YOUR GOAL ▸
Starting at the line that contains "se ha visto ref", set down each line exactly until the records end, keeping both ends and adding nothing.

DATA EXTRACTS ▸
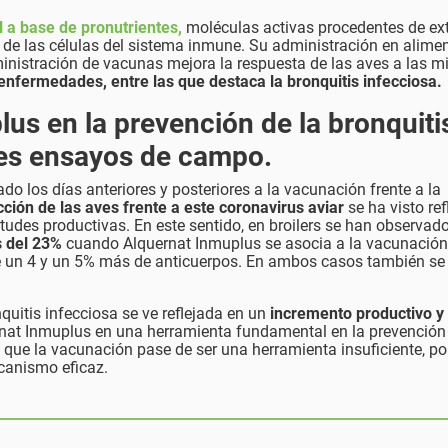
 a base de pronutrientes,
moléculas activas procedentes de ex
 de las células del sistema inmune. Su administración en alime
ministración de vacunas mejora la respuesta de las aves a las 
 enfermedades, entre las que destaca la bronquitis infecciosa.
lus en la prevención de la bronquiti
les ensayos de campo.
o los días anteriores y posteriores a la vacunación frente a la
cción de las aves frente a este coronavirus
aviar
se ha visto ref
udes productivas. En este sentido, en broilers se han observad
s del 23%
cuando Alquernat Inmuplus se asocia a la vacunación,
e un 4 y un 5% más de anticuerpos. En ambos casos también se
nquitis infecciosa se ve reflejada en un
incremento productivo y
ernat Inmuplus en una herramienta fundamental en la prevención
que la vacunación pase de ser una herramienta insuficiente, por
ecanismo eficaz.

ANSWER SECTION ▸
se ha visto ref
udes productivas. En este sentido, en broilers se han observad
s del 23%
cuando Alquernat Inmuplus se asocia a la vacunación,
e un 4 y un 5% más de anticuerpos. En ambos casos también se
nquitis infecciosa se ve reflejada en un
incremento productivo y
ernat Inmuplus en una herramienta fundamental en la prevención
que la vacunación pase de ser una herramienta insuficiente, por
ecanismo eficaz.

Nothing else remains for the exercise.